The system of red-light cameras in Fairfax County and across Virginia has since been abandoned. The Virginia General Assembly disbanded the system this year because of concerns about privacy and the cameras’ effectiveness.

In response to a spike in rear-end accidents at Drake and College, Fort Collins recently added one second to the yellow-light time on the northbound and southbound sides of the intersection.

The change was made Aug. 12 so results aren’t yet clear. But Traffic Operations Director Eric Bracke likes what he sees so far: The intersection registered seven wrecks in September 2004 but just three in September 2005.
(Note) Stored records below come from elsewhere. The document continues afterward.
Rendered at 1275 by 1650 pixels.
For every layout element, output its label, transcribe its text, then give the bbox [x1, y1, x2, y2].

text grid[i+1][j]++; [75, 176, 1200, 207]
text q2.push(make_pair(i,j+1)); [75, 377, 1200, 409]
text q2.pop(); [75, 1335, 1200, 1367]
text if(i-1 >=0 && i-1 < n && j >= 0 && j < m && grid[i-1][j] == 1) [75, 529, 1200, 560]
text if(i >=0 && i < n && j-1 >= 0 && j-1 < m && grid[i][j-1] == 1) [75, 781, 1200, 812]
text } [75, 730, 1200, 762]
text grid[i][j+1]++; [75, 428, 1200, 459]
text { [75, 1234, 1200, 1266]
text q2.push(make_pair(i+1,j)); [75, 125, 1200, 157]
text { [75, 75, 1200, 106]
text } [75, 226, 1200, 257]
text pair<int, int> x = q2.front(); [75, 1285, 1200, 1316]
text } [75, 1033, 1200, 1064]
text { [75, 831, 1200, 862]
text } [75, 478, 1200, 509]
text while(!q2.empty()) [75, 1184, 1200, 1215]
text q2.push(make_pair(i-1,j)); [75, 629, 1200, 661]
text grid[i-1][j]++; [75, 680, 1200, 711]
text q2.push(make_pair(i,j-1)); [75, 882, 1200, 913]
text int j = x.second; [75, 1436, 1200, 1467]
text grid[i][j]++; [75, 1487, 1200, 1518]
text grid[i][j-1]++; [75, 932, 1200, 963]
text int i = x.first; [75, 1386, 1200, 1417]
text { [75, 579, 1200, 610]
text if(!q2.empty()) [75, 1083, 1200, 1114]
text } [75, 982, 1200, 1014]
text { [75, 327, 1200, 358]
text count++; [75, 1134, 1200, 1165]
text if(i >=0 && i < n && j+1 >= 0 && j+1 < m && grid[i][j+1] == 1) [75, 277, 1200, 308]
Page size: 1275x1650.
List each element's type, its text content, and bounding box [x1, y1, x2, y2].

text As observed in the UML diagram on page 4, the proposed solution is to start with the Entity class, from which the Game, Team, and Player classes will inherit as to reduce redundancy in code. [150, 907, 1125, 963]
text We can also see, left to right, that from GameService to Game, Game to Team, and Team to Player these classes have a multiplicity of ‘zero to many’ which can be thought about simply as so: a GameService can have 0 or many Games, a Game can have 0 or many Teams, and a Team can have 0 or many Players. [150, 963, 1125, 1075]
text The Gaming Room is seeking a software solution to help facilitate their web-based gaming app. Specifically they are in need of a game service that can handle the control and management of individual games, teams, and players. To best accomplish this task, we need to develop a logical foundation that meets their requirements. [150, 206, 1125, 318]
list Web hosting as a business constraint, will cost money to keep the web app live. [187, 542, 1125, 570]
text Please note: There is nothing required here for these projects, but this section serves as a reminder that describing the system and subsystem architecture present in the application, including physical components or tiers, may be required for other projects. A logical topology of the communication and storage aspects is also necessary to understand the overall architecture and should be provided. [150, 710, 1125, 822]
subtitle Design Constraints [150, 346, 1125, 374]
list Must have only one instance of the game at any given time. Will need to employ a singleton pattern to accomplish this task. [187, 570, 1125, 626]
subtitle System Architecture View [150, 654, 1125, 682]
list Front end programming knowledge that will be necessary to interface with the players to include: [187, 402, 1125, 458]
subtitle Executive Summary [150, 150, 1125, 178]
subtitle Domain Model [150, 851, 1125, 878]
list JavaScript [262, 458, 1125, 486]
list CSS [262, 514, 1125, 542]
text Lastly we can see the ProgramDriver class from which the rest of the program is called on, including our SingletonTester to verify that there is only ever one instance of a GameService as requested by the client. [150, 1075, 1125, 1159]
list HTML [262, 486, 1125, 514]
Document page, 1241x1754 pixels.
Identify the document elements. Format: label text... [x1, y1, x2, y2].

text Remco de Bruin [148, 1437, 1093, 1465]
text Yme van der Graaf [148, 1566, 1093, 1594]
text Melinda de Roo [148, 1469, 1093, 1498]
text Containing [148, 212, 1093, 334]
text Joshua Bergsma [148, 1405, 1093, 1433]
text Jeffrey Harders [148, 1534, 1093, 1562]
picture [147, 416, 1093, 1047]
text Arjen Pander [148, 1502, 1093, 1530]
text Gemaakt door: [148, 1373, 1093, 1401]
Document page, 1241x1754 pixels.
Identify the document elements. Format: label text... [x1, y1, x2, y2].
The number of red-light citations also has been cut by more than half.

Prior to the signal-light adjustment, the cameras were snapping 35 to 40 citation photos a week. Since the change, that number has fallen to roughly 15 a week.

The drop-off has been so precipitous, in fact, that city officials are waiting to see whether the numbers rebound before recommending the addition of cameras to a second intersection. They worry the new cameras would be a money-loser, which is the last thing the city needs in a year when it’s cutting roughly $5 million from its general fund.

Fort Collins contracts with Redflex Traffic Systems Inc. for its system of red-light cameras at Drake and College and a mobile camera van that watches for speeders. The Scottsdale, Ariz.-based company says it’s the largest provider of digital photo traffic enforcement in North America, with programs in 60 cities across 13 states.

For Redflex’s services, Fort Collins paid $497,000 last year, Lt. Perman said. But the red-light cameras and mobile van generated $734,000 in revenue.

That left the city $237,000 in excess fines, which Perman said was devoted to traffic enforcement and related court and other costs.

As Fort Collins waits to see about adding cameras to a second intersection, it’s moving forward with plans for an additional mobile camera unit to combat speeding. The addition of a second mobile unit and another set of red-light cameras could double the city’s revenue from the program, with a higher profit margin because much of the start-up overhead has already been paid.

Police Chief Dennis Harrison maintained that the camera program has never been about the money.

“It’s all driven by safety factors and accident rates,” he said. “This was never designed, in our application of it, to be a money maker. The first and primary issue will always be safety.”

But he conceded that issue remains a bit of an unanswered question when it comes to the red-light cameras.

“Yes, we do need to continue to look at that,” Harrison said, continuing, “I don’t think there’s a straightforward, apples to apples (comparison) that says we should get rid of it tomorrow.”